| PROMPT |
Return the lines of text from all of the records below unchanged, in the same order and line for line. Leave the pictures out of your answer.

| RECORDS SUPPLIED |
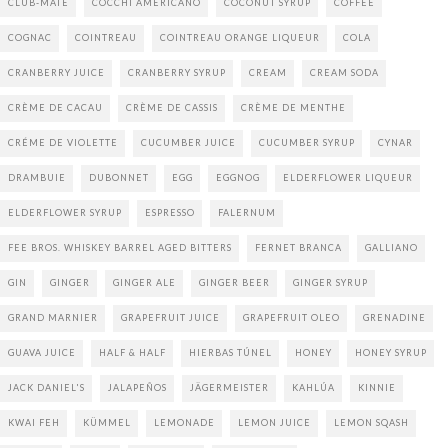
CLUB-MATE
COCCHI AMERICANO
COCONUT SYRUP
COFFEE
COGNAC
COINTREAU
COINTREAU ORANGE LIQUEUR
COLA
CRANBERRY JUICE
CRANBERRY SYRUP
CREAM
CREAM SODA
CRÈME DE CACAU
CRÈME DE CASSIS
CRÈME DE MENTHE
CRÉME DE VIOLETTE
CUCUMBER JUICE
CUCUMBER SYRUP
CYNAR
DRAMBUIE
DUBONNET
EGG
EGGNOG
ELDERFLOWER LIQUEUR
ELDERFLOWER SYRUP
ESPRESSO
FALERNUM
FEE BROS. WHISKEY BARREL AGED BITTERS
FERNET BRANCA
GALLIANO
GIN
GINGER
GINGER ALE
GINGER BEER
GINGER SYRUP
GRAND MARNIER
GRAPEFRUIT JUICE
GRAPEFRUIT OLEO
GRENADINE
GUAVA JUICE
HALF & HALF
HIERBAS TÚNEL
HONEY
HONEY SYRUP
JACK DANIEL'S
JALAPEÑOS
JÄGERMEISTER
KAHLÚA
KINNIE
KWAI FEH
KÜMMEL
LEMONADE
LEMON JUICE
LEMON SQASH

| ANSWER SPACE |
CLUB-MATE
COCCHI AMERICANO
COCONUT SYRUP
COFFEE
COGNAC
COINTREAU
COINTREAU ORANGE LIQUEUR
COLA
CRANBERRY JUICE
CRANBERRY SYRUP
CREAM
CREAM SODA
CRÈME DE CACAU
CRÈME DE CASSIS
CRÈME DE MENTHE
CRÉME DE VIOLETTE
CUCUMBER JUICE
CUCUMBER SYRUP
CYNAR
DRAMBUIE
DUBONNET
EGG
EGGNOG
ELDERFLOWER LIQUEUR
ELDERFLOWER SYRUP
ESPRESSO
FALERNUM
FEE BROS. WHISKEY BARREL AGED BITTERS
FERNET BRANCA
GALLIANO
GIN
GINGER
GINGER ALE
GINGER BEER
GINGER SYRUP
GRAND MARNIER
GRAPEFRUIT JUICE
GRAPEFRUIT OLEO
GRENADINE
GUAVA JUICE
HALF & HALF
HIERBAS TÚNEL
HONEY
HONEY SYRUP
JACK DANIEL'S
JALAPEÑOS
JÄGERMEISTER
KAHLÚA
KINNIE
KWAI FEH
KÜMMEL
LEMONADE
LEMON JUICE
LEMON SQASH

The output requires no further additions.